Впрочем, тут надо было думать не о том, что из репертуара вождя напевать и насвистывать на сцене, а о том, как бы вовсе с нее не поперли. Позорное времяпровождение в столице сделало очень проблематичным продолжение актерской карьеры Ивана Емельяновича. А ведь какой она могла быть!
Природа по какой-то своей таинственной потребности (или проказы ради?) создает порой таких точных двойников известным лицам, что только диву даешься. Она, конечно, иногда и для простого человека вылепит некое его подобие – но уже не с таким тщанием, уже спустя рукава, уже как-то совсем по-человечески халтурно: «Ладно, и так сойдёт…»
Вот идешь ты, чисто выбритый, в свежей белой сорочке, в библиотеку за «Опытами» Монтеня, и вдруг из стайки собравшихся у пивного ларька опухших, смрадных выпивох раздается радостный крик в твою сторону: «Ё моё – Ляка! Иди, иди-ка сюда, угости кента пивком…» Ты прибавляешь шагу, а непризнанный тобой кент говорит обиженно собутыльникам: «Зазнался гад! А ведь одну зону мы с ним топтали. У него это уже вторая ходка была. И снова – за совращение малолеток… Погоди, а может, и не Ляка это, а? У Ляки морда как будто пошире была…»
Иван Емельянович Рогульский был, как говорится, вылитый Ленин.

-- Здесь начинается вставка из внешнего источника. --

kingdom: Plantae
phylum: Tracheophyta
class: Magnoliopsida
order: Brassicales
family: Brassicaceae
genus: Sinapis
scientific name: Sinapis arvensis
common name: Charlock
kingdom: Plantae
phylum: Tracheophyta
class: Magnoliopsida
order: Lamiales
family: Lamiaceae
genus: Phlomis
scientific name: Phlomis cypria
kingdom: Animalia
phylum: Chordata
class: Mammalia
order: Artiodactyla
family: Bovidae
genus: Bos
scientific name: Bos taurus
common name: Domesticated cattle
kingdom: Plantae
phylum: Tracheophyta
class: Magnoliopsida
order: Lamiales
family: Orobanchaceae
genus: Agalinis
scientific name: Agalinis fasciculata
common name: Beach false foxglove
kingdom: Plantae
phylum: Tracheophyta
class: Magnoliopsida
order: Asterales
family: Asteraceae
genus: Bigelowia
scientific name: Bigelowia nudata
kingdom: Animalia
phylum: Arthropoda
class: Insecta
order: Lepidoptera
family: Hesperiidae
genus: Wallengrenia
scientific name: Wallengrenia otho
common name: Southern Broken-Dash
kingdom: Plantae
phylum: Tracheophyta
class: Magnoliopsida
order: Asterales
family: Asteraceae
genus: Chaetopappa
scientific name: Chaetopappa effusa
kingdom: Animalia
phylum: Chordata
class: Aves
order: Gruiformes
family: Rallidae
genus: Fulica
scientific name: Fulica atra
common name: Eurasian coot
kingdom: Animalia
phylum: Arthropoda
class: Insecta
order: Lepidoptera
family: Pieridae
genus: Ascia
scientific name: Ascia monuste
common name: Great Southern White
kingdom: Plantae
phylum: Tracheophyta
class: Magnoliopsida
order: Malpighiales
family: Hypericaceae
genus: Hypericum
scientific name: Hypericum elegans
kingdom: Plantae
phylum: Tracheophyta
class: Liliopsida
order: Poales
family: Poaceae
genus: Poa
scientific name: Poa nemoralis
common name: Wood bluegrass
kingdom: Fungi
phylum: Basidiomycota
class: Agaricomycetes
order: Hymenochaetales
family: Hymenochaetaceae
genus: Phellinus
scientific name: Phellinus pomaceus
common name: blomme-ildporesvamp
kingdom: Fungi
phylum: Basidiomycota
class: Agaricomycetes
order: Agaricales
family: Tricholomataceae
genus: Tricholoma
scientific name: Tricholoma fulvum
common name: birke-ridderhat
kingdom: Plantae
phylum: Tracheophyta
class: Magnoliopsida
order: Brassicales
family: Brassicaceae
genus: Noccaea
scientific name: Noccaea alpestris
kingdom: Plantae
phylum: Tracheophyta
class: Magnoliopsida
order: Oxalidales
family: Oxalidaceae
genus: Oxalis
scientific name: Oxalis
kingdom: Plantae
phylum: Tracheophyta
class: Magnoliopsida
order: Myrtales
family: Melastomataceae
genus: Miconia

Выбери у каждого из тех московских Ильичей-семинаристов его самую убедительную ленинскую черту да вылепи из собранного добра нового актера, – так и ему было бы далеко до той похожести. Рост, стать, голос, строение черепа и черты лица – нигде не убавить, не прибавить. Даже потребность простирать руку во время оживленного разговора вперед и вправо Иван Емельянович унаследовал от маменьки с папенькой, а не режиссерской муштрой нажил.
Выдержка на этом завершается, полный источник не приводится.